▶ Task item:
Only the final stretch of lines is needed: output exactly the line containing "Le temps dans le contentieux" and all lines following it in the listing below.

━━━━━ Task input

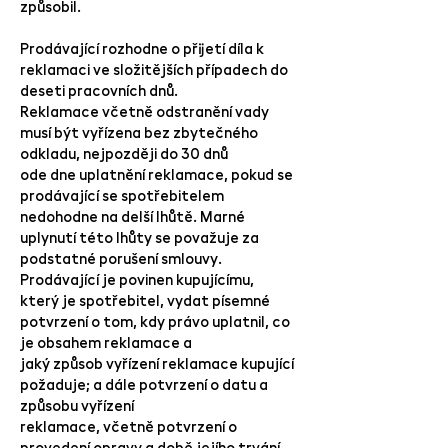
způsobil.
Prodávající rozhodne o přijetí díla k
reklamaci ve složitějších případech do
deseti pracovních dnů.
Reklamace včetně odstranění vady
musí být vyřízena bez zbytečného
odkladu, nejpozději do 30 dnů
ode dne uplatnění reklamace, pokud se
prodávající se spotřebitelem
nedohodne na delší lhůtě. Marné
uplynutí této lhůty se považuje za
podstatné porušení smlouvy.
Prodávající je povinen kupujícímu,
který je spotřebitel, vydat písemné
potvrzení o tom, kdy právo uplatnil, co
je obsahem reklamace a
jaký způsob vyřízení reklamace kupující
požaduje; a dále potvrzení o datu a
způsobu vyřízení
reklamace, včetně potvrzení o
provedení opravy a době jejího trvání,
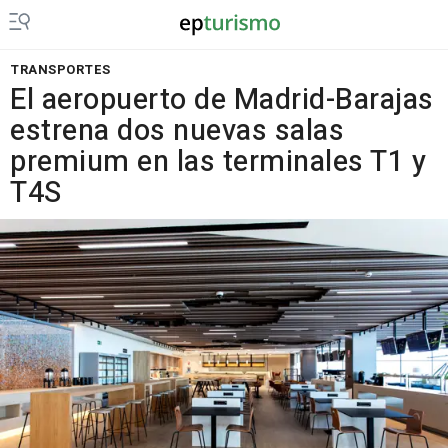
TRANSPORTES
El aeropuerto de Madrid-Barajas
estrena dos nuevas salas
premium en las terminales T1 y
T4S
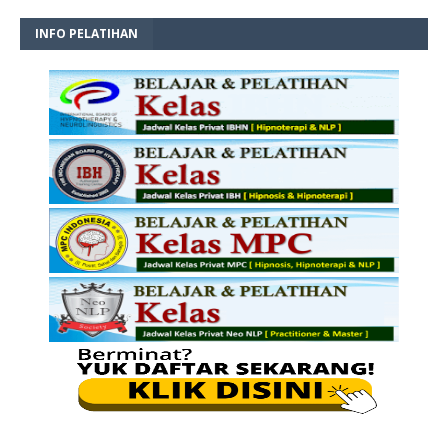
INFO PELATIHAN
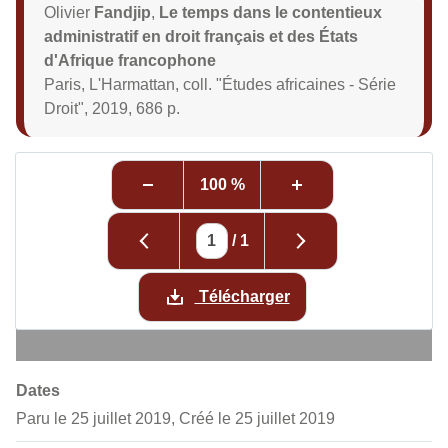
Olivier
Fandjip
,
Le temps dans le contentieux
administratif en droit français et des États
d'Afrique francophone
Paris, L'Harmattan, coll. "Études africaines - Série
Droit", 2019, 686 p.
100 %
/
1
Télécharger
Dates
Paru le 25 juillet 2019, Créé le 25 juillet 2019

━━━━━━━━━━

▶ Response to the exercise:
Le temps dans le contentieux
administratif en droit français et des États
d'Afrique francophone
Paris, L'Harmattan, coll. "Études africaines - Série
Droit", 2019, 686 p.
100 %
/
1
Télécharger
Dates
Paru le 25 juillet 2019, Créé le 25 juillet 2019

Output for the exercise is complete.